Karaca (2004) çalışmasında 1975–2000 döneminde illerin kişi başına gelir düzeyleri arasında mutlak anlamda bir uzaklaşmanın söz konusu olduğunu, bunun da ağırlıklı olarak 1980’li yıllarda yaşanan gelişmelerden kaynaklandığını belirtmiştir. İllerin yapısal özelliklerinin göz önüne alınması halinde ise uzaklaşma ortadan kalkmakta ama yakınsama bulgusuna ulaşılamamaktadır.

Erlat (2005) 1975–2001 yılları için iller ve bölgelerin yakınsamasını zaman dizisi yaklaşımı ile araştırılmıştır. Bölgelerin yakınsaması için yapılan panel birim kök sınamasına göre Akdeniz ve İç Anadolu bölgelerinin yakınsadığı bulunmuştur. Fakat sonuç olarak iller ve bölgeler bir bütün olarak ele alındığında panel birim kök sınamasında Türkiye’de yakınsama ile ilgili kesin bir sonuca varılmamıştır, illerin ve bölgelerin çoğu yakınsamamaktadır.

Karaalp ve Erdal (2005) bu çalışmada, yakınsama literatüründeki yaygın uygulama olan kişi başına gelir değerlerini kullanımı yerine, insani gelişme indeksi kullanarak, 1997 ve 2000 yılları arasında, Türkiye’deki iller arasındaki yakınsama hipotezin test etmeye çalışmıştır. Analiz sonuçlarına göre, hem insani gelişme yönünden, hem de bunun alt bölümleri olan sağlık ve eğitim indeksleri bakımından, Türkiye’de iller arasındaki farklılıkların azaldığı, fakat kişi başına gelir itibariyle farklılıkların devam ettiği gözlenmiştir. Gerçekleşen yakınsamada, eğitim ve sağlık yatırımlarının kısmi bir katkısı olduğu bulunmuştur.

Saraçoğlu ve Doğan (2005) çalışmasında, 1985–2004 döneminde 29 ülke için (AB ve aday ülkeler) makro ekonomik değişkenlere ait yakınsama hipotezini panel birim kök testleri yardımıyla test etmiştir. Çalışmada AB’ye üye ve aday ülkeler bir grubu, geri alan 15 birlik üyesi diğer grubu oluşturmaktadır. Üçüncü grupta ise Türkiye, Romanya, Hırvatistan ve Bulgaristan’dan oluşan dört aday ülke yer almaktadır. Farklı alt gruplara ayrılan ülkeler için logaritmik göreli gelir farklarına bakılmıştır. Analiz sonuçlarında birlik ülkelerinin kendi grup ortalamalarına ıraksadığı sadece aday ülkelerin ortalamalarına yakınsadığı görülmüştür. Daha sonra lider ülke olarak Fransa seçilmiştir ve ilk 15 üyenin Fransa’ya yakınsadığı hipotezi kabul edilmiştir. Ayrıca üye ülkelerden Avusturya, İrlanda, İtalya, Estonya ve Litvanya aday ülkelerden de sadece Türkiye’nin Fransa’ya yakınsadığı hipotezi kabul edilmiştir.

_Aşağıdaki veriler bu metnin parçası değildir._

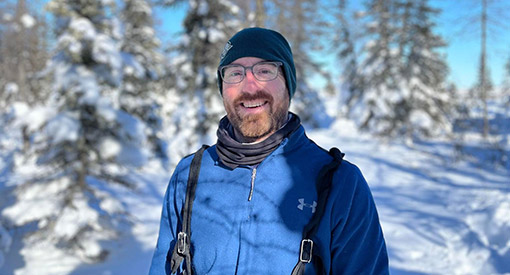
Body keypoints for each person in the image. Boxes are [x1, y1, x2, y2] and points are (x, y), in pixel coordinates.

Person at [149, 27, 389, 275]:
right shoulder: (190, 174)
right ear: (222, 89)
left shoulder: (339, 183)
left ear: (288, 84)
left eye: (265, 71)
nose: (249, 86)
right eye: (235, 73)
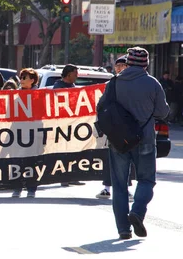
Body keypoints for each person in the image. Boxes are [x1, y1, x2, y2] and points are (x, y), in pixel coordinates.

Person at [97, 47, 169, 240]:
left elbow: (101, 108)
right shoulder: (152, 83)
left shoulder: (114, 82)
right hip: (144, 139)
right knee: (146, 180)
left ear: (128, 62)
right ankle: (137, 212)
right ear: (145, 63)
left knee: (119, 185)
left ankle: (123, 229)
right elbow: (163, 112)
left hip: (118, 141)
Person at [97, 55, 135, 200]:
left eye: (123, 65)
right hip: (115, 127)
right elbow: (102, 104)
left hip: (130, 127)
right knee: (112, 159)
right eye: (117, 66)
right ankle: (107, 188)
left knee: (128, 159)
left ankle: (126, 189)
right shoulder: (112, 83)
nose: (119, 68)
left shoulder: (134, 83)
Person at [53, 64, 84, 187]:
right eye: (75, 73)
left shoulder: (73, 86)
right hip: (62, 126)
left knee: (73, 151)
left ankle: (72, 176)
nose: (77, 76)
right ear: (69, 74)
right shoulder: (58, 86)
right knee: (63, 151)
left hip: (73, 125)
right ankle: (63, 176)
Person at [12, 68, 40, 198]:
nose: (21, 80)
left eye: (25, 78)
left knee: (31, 161)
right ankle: (17, 188)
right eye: (21, 78)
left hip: (34, 133)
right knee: (18, 161)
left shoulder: (39, 96)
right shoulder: (15, 96)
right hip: (17, 133)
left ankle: (31, 188)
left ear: (32, 81)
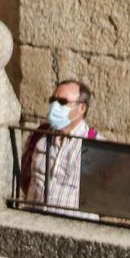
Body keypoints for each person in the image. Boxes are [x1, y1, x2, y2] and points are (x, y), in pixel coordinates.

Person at [19, 78, 99, 213]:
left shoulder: (96, 145)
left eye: (62, 102)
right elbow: (24, 176)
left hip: (72, 228)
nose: (55, 106)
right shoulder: (39, 135)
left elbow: (102, 196)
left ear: (82, 108)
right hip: (33, 222)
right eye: (52, 101)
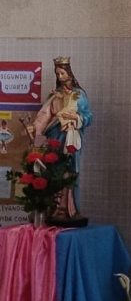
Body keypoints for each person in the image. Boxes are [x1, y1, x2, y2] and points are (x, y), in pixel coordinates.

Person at [27, 57, 93, 211]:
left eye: (62, 73)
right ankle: (53, 209)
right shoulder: (54, 95)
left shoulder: (79, 94)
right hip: (54, 138)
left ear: (69, 73)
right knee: (52, 170)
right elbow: (44, 116)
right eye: (57, 74)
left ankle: (68, 208)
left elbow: (88, 116)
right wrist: (34, 128)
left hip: (69, 137)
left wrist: (76, 118)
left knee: (68, 172)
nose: (60, 77)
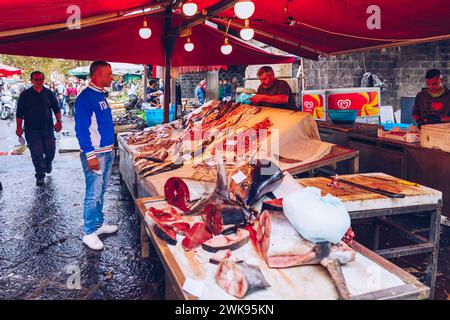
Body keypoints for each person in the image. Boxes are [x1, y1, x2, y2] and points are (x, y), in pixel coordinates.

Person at [74, 61, 117, 250]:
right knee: (93, 193)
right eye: (109, 74)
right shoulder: (85, 97)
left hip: (107, 151)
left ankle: (99, 225)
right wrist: (90, 155)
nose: (112, 77)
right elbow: (81, 129)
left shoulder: (100, 94)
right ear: (98, 75)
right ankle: (89, 231)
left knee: (101, 191)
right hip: (96, 154)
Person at [16, 71, 62, 186]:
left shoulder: (49, 93)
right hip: (32, 130)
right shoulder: (25, 95)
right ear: (31, 81)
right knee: (37, 153)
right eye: (36, 79)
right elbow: (19, 113)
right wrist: (18, 128)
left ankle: (48, 163)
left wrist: (59, 122)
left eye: (41, 79)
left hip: (48, 129)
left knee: (50, 151)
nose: (39, 81)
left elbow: (56, 109)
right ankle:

Önder, Karadağ ve Deliktaş (2007)’ın çalışmasında kamu sermayesinin dinamik etkilerinin kişi başına gelir açısından bölgeler arası yakınsamaya etkisi araştırılmıştır.

Koşullu yakınsama modeli, kişi başına GSYİH ve kamu sermayesine dayanmaktadır ve model 1980–2001 dönemi için NUTS 1 düzeyine göre Türkiye’deki bölgelerin panel veri setiyle tahmin edilmiştir. Mekansal etkiler de araştırılmıştır. Sonuç olarak koşullu yakınsamanın gerçekleştiği bulunmuştur. Bazı modellerde kamu sermayesinin kişi başına çıktı üzerinde pozitif ve anlamlı etkisi ortaya çıkmıştır. Mekansal etkilerin bulunduğu modellerde kamu sermayesinin bölgesel yakınsama üzerinde anlamlı bir etkisi bulunmamıştır.